■ DATA EXTRACT ■
===============
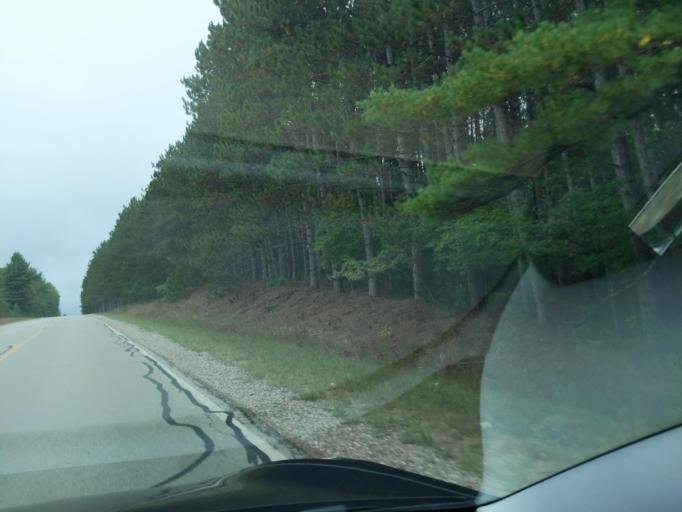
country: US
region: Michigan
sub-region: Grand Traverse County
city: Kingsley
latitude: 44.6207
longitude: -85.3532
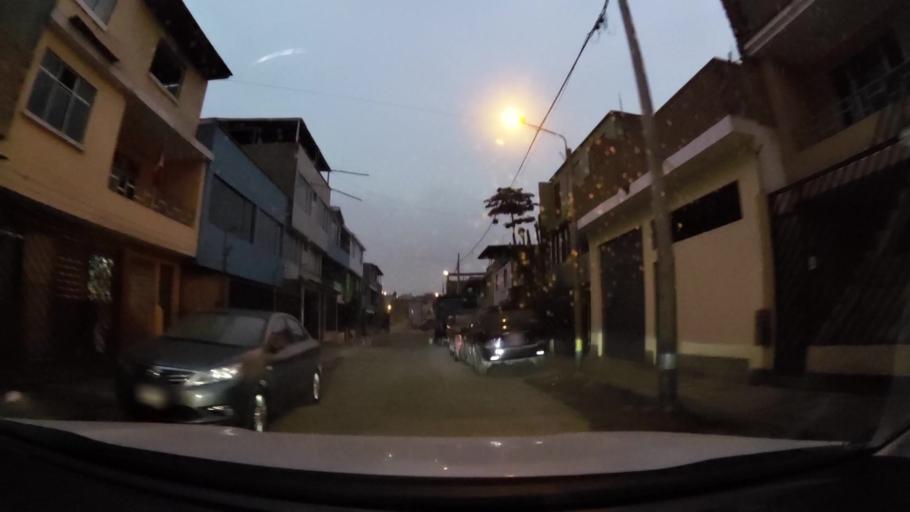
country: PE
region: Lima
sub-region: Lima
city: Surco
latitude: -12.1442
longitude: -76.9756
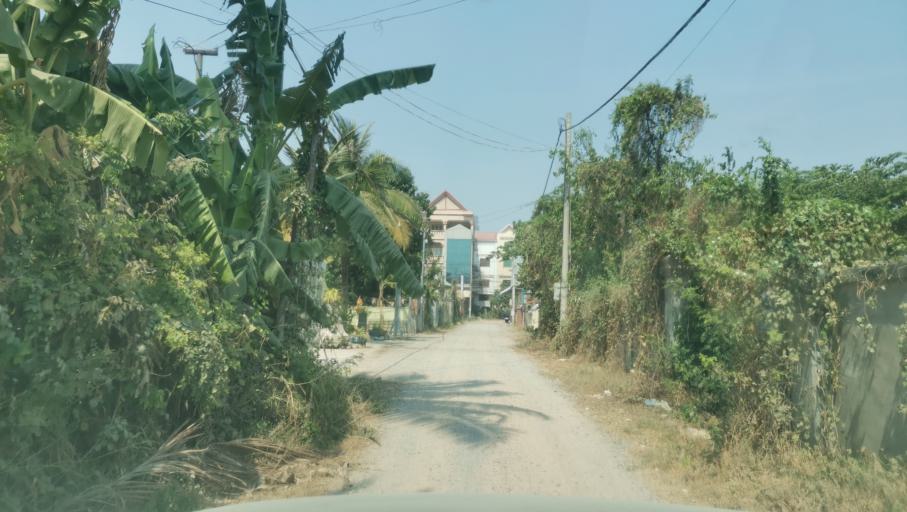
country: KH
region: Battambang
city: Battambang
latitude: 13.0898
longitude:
===============
■ CHALLENGE ■
Present every line of the rows above as a numbered list, skipping blank lines and omitting the pictures.

■ SOLUTION FOR THIS EXERCISE ■
1. country: US
2. region: Michigan
3. sub-region: Grand Traverse County
4. city: Kingsley
5. latitude: 44.6207
6. longitude: -85.3532
7. country: PE
8. region: Lima
9. sub-region: Lima
10. city: Surco
11. latitude: -12.1442
12. longitude: -76.9756
13. country: KH
14. region: Battambang
15. city: Battambang
16. latitude: 13.0898
17. longitude:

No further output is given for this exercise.